The result is a cinematic experience that, at just under an hour, casts an eerie, even ghostly spell, shifting almost imperceptibly from time and place to create a dreamlike version of geography and history.
“The Miners’ Hymns” opens with present-day shots of Durham County taken from a helicopter, with on-screen titles indicating the places where coal mines stood, now featureless parking lots and sprawling retail outlets. Moving along the coast as the tide recedes, the film then casts the audience back to the turn of the 20th century, when the region was a bustling coal-mining hub, its denizens living in treeless compounds of trim brick rowhouses. Compiled largely from archival films, “The Miners’ Hymns” depicts the work of the mines in dramatic chiaroscuro tableaux, where the coal glistens with lambent richness; up top, children slide gleefully down heaps of slag and tailings, running to the seaside where gleaners search for stray bits of precious mineral.

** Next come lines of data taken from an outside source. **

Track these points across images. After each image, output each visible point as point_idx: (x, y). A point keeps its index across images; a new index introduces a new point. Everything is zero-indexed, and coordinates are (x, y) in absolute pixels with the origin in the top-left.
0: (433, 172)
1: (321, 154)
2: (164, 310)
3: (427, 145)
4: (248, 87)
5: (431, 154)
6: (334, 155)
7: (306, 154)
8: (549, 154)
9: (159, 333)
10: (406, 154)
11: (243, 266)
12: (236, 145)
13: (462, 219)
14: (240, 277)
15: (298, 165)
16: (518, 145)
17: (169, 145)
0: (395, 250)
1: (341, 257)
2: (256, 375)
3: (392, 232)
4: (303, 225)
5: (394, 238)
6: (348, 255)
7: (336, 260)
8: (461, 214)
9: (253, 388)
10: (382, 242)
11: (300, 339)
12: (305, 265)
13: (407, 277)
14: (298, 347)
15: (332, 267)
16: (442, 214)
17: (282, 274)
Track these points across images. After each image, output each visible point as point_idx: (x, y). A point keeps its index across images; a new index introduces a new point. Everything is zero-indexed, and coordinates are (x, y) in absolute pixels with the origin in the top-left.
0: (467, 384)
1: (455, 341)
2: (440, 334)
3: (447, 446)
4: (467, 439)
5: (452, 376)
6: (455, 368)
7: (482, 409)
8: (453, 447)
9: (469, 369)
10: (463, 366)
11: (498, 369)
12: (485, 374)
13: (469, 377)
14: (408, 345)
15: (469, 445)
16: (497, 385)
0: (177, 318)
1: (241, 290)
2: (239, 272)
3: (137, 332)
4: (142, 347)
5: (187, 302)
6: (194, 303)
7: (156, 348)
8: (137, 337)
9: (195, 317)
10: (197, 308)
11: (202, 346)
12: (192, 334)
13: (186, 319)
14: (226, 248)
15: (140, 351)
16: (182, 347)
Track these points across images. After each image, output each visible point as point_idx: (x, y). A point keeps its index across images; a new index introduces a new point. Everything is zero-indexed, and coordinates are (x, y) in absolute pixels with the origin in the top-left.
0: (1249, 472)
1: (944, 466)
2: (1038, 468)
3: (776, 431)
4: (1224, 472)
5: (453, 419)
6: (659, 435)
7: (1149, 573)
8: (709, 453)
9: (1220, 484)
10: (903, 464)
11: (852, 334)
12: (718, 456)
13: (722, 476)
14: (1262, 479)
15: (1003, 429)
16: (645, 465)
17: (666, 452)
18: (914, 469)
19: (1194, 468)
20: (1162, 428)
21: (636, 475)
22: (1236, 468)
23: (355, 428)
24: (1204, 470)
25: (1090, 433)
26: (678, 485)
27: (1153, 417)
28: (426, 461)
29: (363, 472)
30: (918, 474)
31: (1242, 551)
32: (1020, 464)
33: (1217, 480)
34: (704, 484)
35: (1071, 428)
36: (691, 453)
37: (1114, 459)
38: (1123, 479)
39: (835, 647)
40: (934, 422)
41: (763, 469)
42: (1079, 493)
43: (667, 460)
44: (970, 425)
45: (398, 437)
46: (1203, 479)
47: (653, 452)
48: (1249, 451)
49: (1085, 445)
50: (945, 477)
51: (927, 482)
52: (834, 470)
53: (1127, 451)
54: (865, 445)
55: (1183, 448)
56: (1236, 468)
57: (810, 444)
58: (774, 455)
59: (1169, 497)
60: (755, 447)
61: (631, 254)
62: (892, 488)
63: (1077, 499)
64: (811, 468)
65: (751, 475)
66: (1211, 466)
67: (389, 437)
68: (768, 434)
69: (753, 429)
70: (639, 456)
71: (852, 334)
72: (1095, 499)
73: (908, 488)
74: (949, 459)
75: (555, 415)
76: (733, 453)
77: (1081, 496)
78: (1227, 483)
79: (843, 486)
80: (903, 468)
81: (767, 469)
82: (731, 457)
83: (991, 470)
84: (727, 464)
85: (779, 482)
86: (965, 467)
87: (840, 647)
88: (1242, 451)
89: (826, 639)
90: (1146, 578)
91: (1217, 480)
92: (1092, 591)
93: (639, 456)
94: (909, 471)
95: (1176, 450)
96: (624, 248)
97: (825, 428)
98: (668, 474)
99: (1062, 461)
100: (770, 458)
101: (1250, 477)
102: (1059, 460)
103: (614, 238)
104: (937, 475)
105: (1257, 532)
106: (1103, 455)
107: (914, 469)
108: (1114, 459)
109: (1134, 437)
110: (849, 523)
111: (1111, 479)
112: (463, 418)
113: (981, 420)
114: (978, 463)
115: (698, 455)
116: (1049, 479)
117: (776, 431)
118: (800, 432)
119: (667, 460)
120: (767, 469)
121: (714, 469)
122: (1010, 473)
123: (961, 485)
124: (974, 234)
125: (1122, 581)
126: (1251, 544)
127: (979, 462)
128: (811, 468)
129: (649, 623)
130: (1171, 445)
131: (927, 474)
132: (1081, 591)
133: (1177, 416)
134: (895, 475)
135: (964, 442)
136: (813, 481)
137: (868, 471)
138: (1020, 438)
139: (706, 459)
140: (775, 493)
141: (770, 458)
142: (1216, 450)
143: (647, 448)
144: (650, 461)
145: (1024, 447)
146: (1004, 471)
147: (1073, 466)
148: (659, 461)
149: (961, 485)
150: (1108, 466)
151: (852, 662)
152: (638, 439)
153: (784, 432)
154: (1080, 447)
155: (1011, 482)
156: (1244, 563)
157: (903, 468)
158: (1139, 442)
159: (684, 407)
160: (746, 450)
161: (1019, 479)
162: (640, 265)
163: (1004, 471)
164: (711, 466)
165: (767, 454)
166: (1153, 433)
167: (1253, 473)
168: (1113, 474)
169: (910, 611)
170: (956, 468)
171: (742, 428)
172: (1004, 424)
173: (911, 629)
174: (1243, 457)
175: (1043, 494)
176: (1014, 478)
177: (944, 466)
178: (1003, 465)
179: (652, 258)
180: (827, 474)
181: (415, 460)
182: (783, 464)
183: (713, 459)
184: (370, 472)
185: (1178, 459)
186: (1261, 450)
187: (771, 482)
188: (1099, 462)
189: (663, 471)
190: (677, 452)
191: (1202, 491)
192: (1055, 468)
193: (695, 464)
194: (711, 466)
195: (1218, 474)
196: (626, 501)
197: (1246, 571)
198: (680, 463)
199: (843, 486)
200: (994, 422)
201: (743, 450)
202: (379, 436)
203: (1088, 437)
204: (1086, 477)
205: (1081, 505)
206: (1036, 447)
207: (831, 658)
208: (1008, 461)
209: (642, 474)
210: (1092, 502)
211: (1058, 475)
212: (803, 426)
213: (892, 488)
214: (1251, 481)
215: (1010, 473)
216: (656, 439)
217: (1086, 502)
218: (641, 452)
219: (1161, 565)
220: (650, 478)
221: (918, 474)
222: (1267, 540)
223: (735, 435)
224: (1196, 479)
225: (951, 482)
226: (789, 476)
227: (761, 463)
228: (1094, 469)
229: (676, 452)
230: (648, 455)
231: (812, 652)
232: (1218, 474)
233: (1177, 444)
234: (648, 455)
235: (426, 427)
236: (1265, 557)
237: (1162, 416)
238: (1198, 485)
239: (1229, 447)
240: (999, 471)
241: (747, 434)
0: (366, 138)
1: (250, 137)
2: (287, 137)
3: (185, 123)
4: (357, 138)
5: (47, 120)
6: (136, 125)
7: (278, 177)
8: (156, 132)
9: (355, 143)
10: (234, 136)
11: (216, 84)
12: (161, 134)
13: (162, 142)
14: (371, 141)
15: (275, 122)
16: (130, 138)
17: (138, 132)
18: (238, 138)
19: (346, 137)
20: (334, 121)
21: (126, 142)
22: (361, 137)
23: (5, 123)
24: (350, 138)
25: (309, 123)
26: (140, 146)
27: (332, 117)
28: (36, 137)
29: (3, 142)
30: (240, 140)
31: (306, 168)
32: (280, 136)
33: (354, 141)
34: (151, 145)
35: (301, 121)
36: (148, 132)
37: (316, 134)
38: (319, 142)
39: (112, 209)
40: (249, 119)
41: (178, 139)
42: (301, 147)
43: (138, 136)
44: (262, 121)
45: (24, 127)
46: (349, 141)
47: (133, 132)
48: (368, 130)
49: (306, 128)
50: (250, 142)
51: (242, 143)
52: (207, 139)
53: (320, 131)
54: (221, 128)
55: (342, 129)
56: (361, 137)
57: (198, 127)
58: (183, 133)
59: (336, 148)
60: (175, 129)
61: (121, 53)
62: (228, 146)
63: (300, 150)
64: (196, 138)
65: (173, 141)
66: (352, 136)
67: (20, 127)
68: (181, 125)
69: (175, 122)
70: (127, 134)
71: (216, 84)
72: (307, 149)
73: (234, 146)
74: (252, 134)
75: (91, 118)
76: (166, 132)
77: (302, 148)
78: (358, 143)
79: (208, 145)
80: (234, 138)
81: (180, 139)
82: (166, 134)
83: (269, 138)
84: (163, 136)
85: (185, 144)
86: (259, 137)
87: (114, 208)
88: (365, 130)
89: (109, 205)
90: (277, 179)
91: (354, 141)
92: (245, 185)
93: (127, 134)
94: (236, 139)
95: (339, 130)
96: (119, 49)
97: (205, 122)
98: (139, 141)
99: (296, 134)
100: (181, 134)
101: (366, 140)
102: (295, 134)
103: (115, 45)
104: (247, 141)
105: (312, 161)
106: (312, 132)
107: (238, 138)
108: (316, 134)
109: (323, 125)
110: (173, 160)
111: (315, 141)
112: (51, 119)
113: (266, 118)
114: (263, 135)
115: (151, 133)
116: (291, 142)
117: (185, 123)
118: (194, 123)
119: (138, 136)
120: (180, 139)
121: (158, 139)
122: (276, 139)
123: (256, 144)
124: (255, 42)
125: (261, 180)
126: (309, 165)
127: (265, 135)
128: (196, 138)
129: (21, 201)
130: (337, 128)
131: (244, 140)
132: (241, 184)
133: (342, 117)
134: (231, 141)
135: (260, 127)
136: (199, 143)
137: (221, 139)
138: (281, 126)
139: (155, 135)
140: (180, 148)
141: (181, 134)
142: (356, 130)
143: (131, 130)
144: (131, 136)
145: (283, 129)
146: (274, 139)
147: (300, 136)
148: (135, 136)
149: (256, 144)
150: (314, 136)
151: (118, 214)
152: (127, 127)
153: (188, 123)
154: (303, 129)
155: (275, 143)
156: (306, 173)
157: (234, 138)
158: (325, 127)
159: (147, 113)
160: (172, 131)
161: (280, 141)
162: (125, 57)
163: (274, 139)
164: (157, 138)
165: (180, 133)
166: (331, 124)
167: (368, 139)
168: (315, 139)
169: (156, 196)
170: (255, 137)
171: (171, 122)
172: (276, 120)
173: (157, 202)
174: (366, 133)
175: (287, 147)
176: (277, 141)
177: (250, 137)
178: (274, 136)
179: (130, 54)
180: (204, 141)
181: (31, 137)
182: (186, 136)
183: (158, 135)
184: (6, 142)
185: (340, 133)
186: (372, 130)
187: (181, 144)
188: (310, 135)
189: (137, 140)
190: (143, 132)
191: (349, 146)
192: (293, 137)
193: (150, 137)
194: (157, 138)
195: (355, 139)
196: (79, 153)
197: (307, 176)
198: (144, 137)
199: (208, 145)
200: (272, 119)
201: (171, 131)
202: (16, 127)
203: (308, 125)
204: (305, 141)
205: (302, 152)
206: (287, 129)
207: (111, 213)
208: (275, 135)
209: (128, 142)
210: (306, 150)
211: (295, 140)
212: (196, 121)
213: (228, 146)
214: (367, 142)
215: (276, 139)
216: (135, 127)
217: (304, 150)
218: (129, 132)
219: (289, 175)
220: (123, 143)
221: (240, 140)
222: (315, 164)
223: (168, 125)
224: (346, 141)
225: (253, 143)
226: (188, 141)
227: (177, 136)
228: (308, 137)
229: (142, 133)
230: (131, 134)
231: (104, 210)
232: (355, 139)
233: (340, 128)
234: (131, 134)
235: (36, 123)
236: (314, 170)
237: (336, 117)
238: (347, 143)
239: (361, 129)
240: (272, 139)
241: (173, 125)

Morrison is an accomplished gleaner himself, which is surely why a London arts group commissioned him to make a film documenting the social history of Durham County.
The filmmaker has selected powerful, indelible images to capture and preserve a world that has all but disappeared, from the monumental beauty of enormous horses pulling coal-heavy carts from the sea to the lyrical sight of laundry drying on lines crossing tidily kept streets.
But “The Miners’ Hymns” is no sentimental exercise in idealized nostalgia: The poverty, danger and foreclosed futures of Durham are there to see, making reactions all the more complex when Morrison intercuts news footage of the pit-closure riots that roiled the community during the Thatcher era.
As eloquent a working-class portrait as any Ken Loach film, “The Miners’ Hymns” doesn’t make any explicit political points. Still, with the upheaval in Wisconsin such a recent memory in the United States, it’s difficult to watch the climactic scenes of banner-carrying workers and their brass bands proudly processing into a church for Durham’s annual Miners’ Gala as anything but another Morrison elegy — not for film, but for trade unionism itself. With Johannsson’s gorgeous score providing mournful counterpoint to the visual world Morrison has both revived and created anew, “The Miners’ Hymns” leaves the audience with the ineffable sense of being between times, landscapes and emotions. True to the sacramental suggestion of the film’s title, the feeling is a lot like prayer.
The Miners’ Hymns
(52 minutes) will be shown Saturday at 2:30 p.m. “Tributes-Pulse” (65 minutes), an example of Morrison’s use of decomposing film, will be shown at 4:30 p.m., with live musical accompaniment by the film’s composer, Simon Christensen.
Morrison’s 2010 film “Spark of Being” (68 minutes) will be shown Sunday at
4 p.m., followed by the short films “Outerborough” and “Release.”